I learned a lot of Yiddish from these shows. We didn’t speak it at home because my parents wanted to become Americanized.

The Yiddish Hour radio program on Sundays with Weinberg was good. It advertised the Yiddish Theater. The program was live and not recorded. Some of the stars that performed at Littman’s Theater appeared on the show too. They sang Yiddish songs, but they also sang some in English too. 

About 1930 I moved from 12th Street to Dexter and didn’t go back to the theater much. But I did see the previews of the shows in “The Forward” newspaper.

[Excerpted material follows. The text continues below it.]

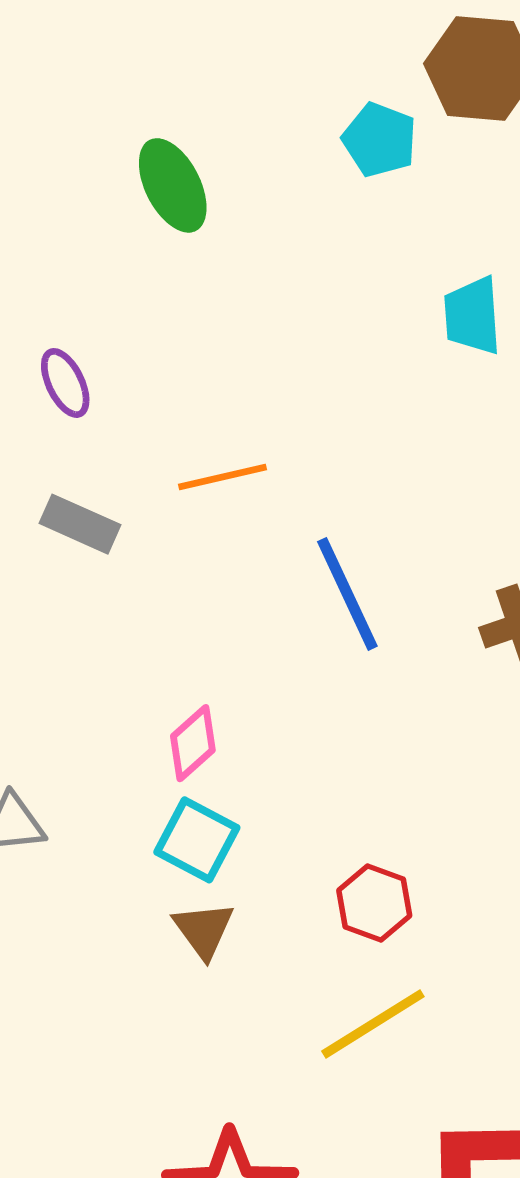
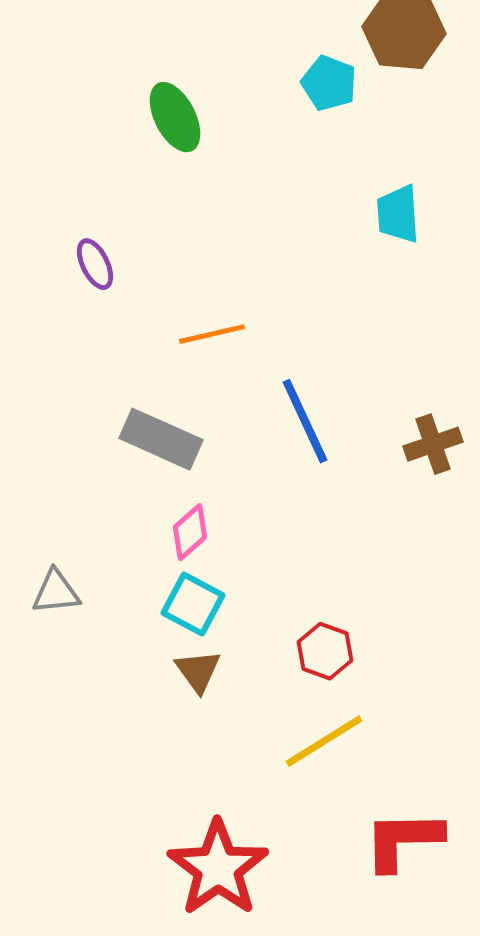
gray rectangle: (80, 524) -> (161, 439), moved, size x1.4

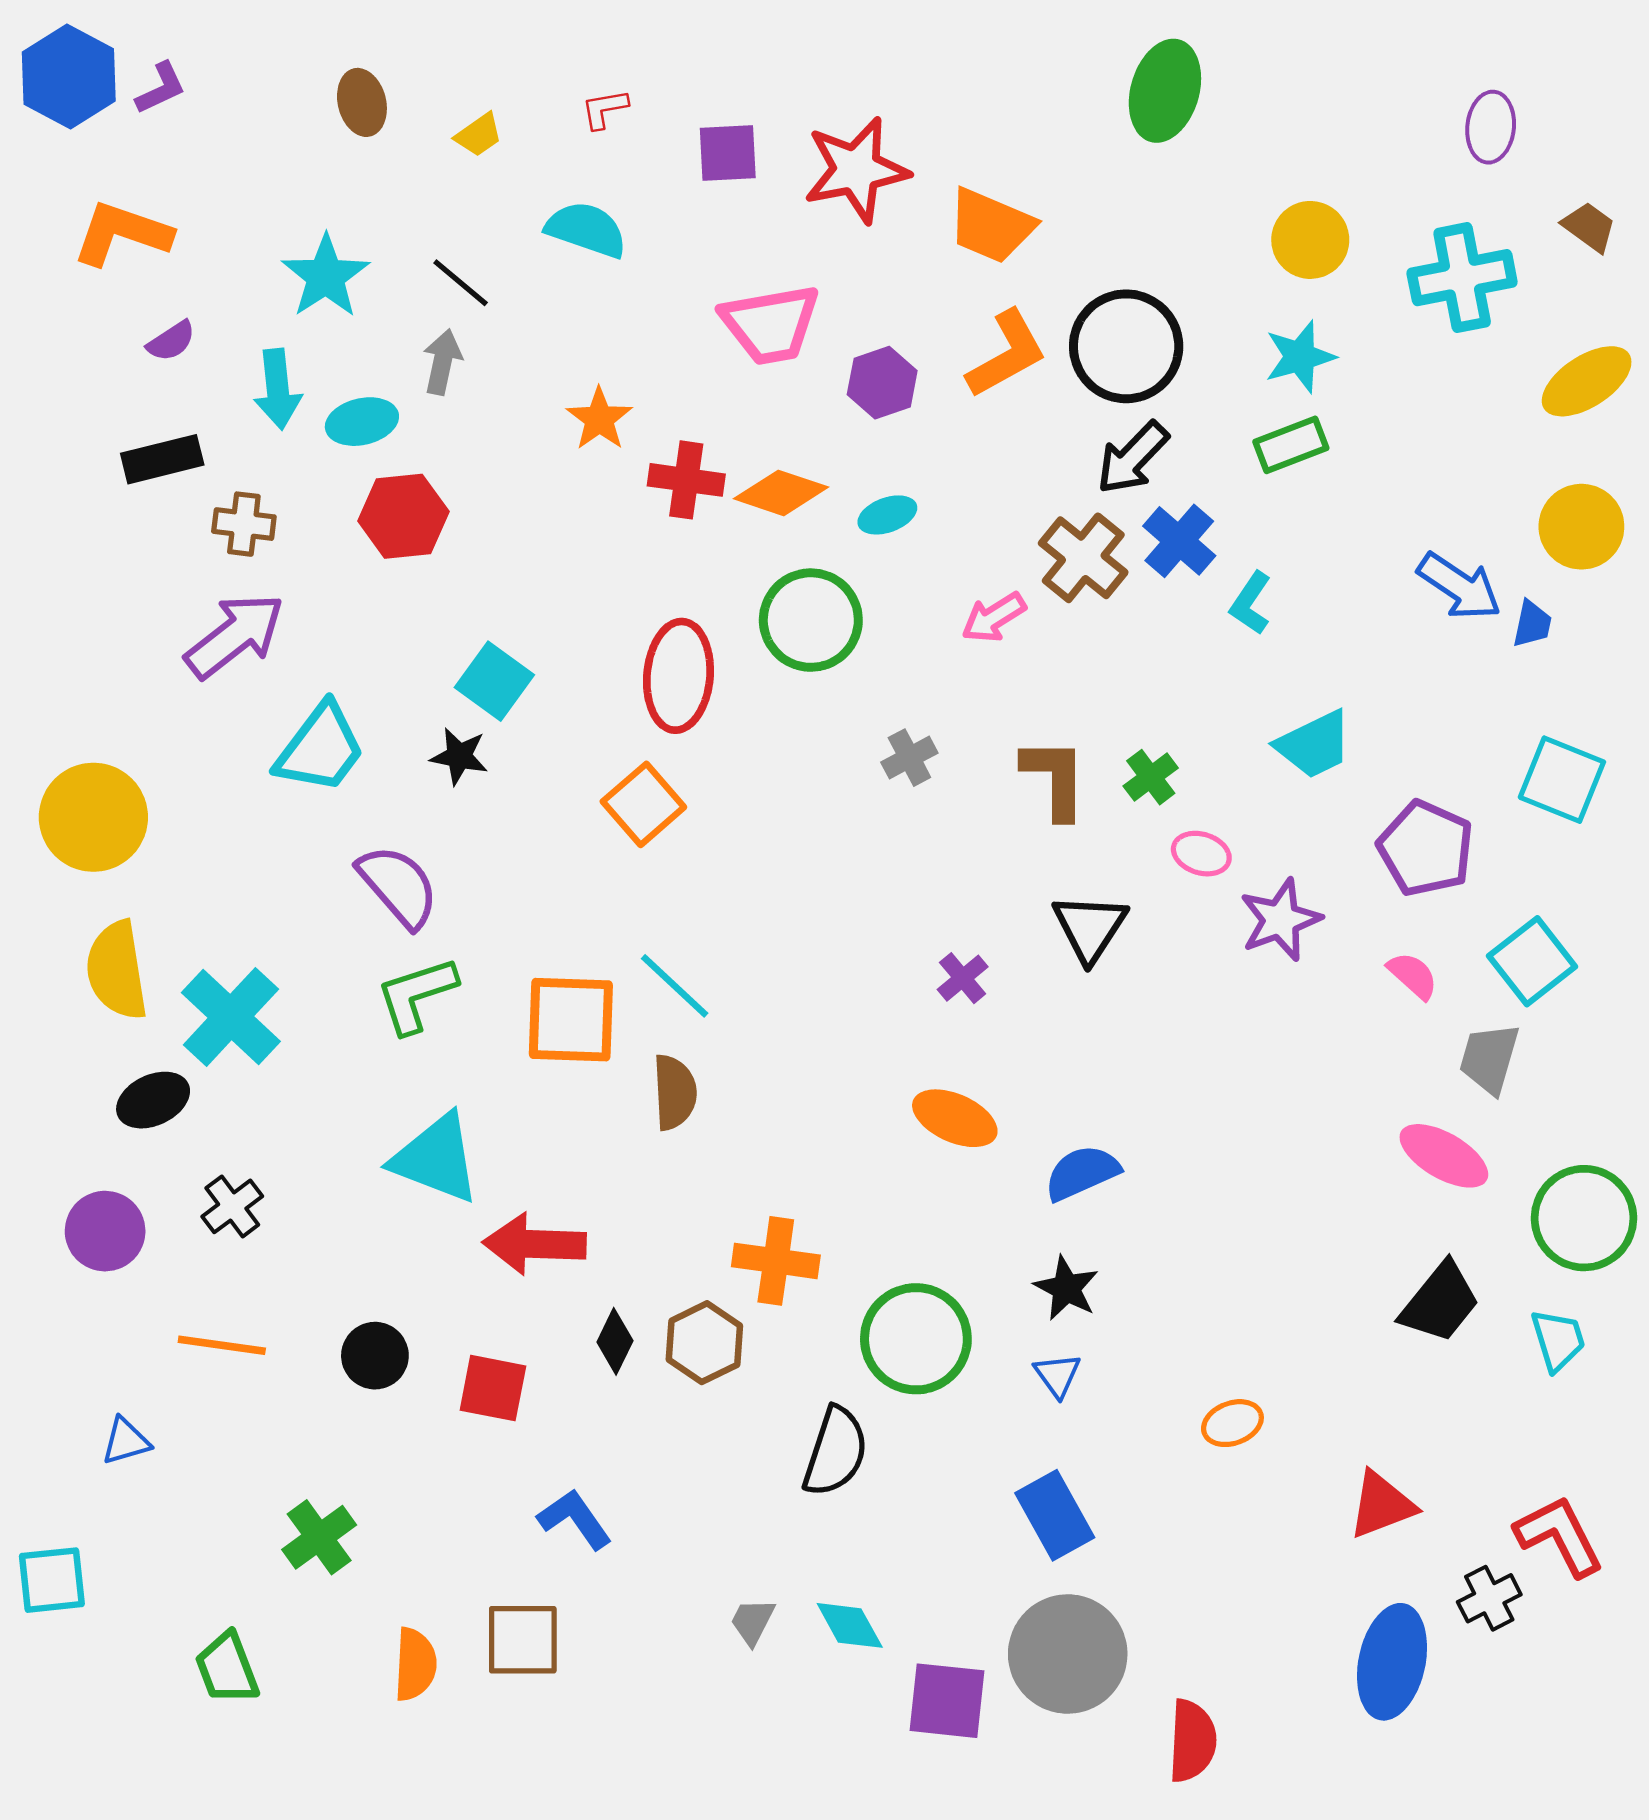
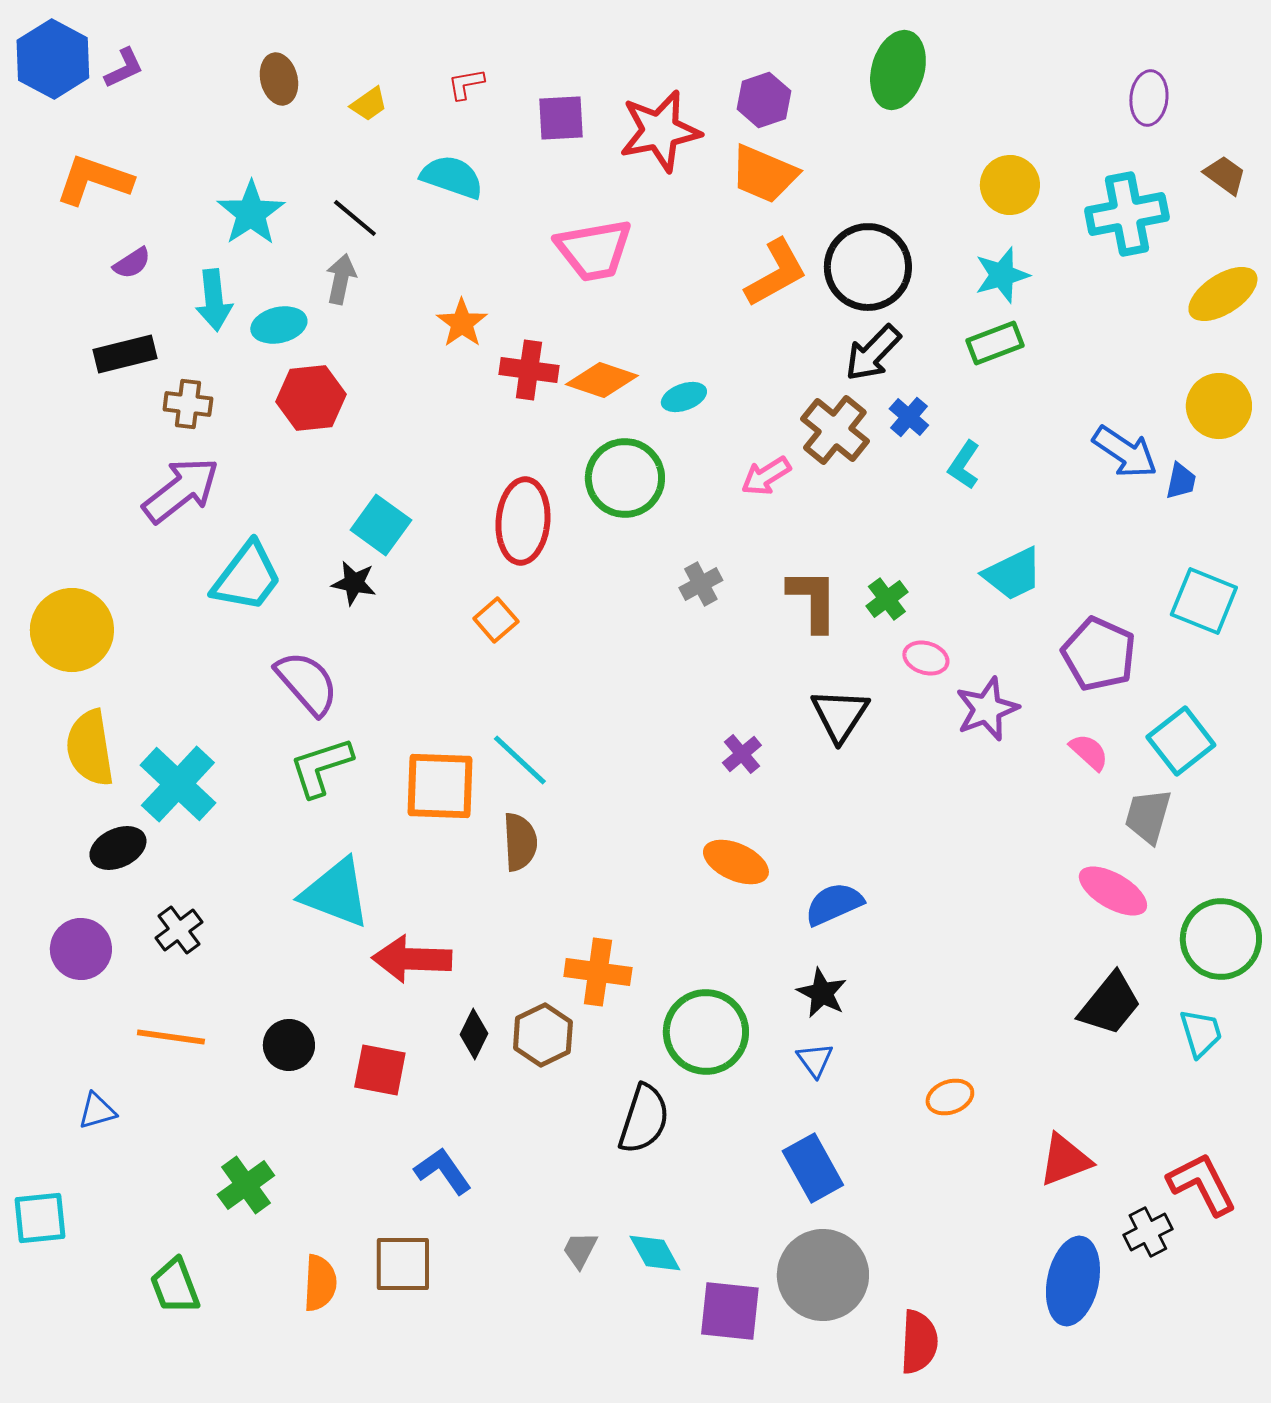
purple hexagon: (882, 383) -> (764, 100), moved
blue cross: (1179, 541) -> (909, 417), size x0.7
orange square: (643, 804) -> (496, 620), size x0.7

 In 1934 I went to work at Sam’s. It was there I saw the girl who I was going to marry. She was on roller skates, and I told my mother “I’m going to marry that girl.” I took her dancing under the stars. On 8 Mile Road and Gratiot there was a place called Eastwood Gardens. We danced under the stars. Rudy Vallee and Tommy Dorsey played there. On the other side of town was Westwood. It was on 7 Mile Road and Grand River. Again, we danced under the stars to music, this time by Woody Herman. We also dance at Walled Lake.

In 1939 I went to the World’s Fair in New York with a cousin of mine. I came back with an engagement ring and the love of my life, Norma Fisher, said “Yes.” We were married on the top floor of the Macabees Building in Detroit. The family cooked chickens and Cantor Mogil sang. All my friends were in the wedding party.  Norma and I were married for fifty-two years!